• _WORK TO BE COMPLETED_
Repeat exactly the lines that begin at the one containing "Durante su intervención, Engonga ha destacado" and end at the final line of the records; include no pictures and nothing else.

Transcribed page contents
-- Opening Marker --
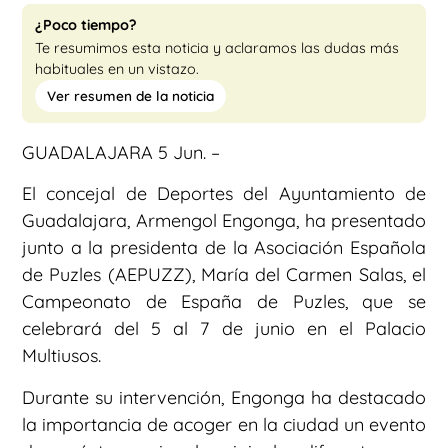
¿Poco tiempo?
Te resumimos esta noticia y aclaramos las dudas más
habituales en un vistazo.
Ver resumen de la noticia
GUADALAJARA 5 Jun. –
El concejal de Deportes del Ayuntamiento de
Guadalajara, Armengol Engonga, ha presentado
junto a la presidenta de la Asociación Española
de Puzles (AEPUZZ), María del Carmen Salas, el
Campeonato de España de Puzles, que se
celebrará del 5 al 7 de junio en el Palacio
Multiusos.
Durante su intervención, Engonga ha destacado
la importancia de acoger en la ciudad un evento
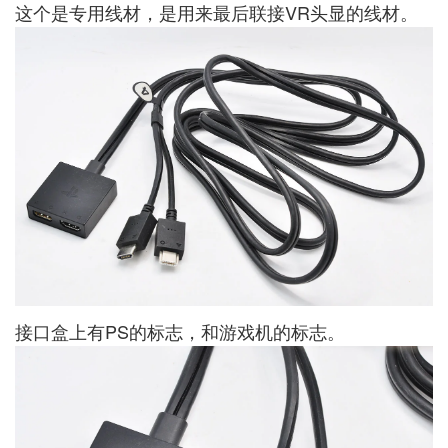
这个是专用线材，是用来最后联接VR头显的线材。
接口盒上有PS的标志，和游戏机的标志。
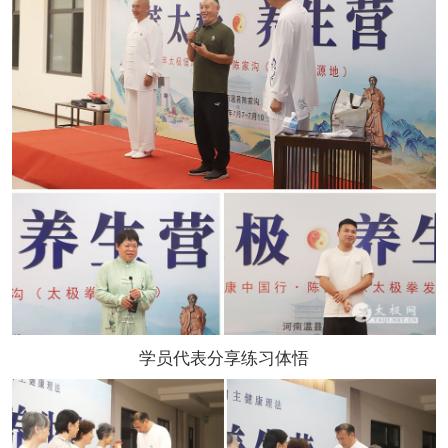
学员代表分享练习体悟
-- Closing Marker --
• _ANSWER TO THIS TASK_
Durante su intervención, Engonga ha destacado
la importancia de acoger en la ciudad un evento
这个是专用线材，是用来最后联接VR头显的线材。
接口盒上有PS的标志，和游戏机的标志。
学员代表分享练习体悟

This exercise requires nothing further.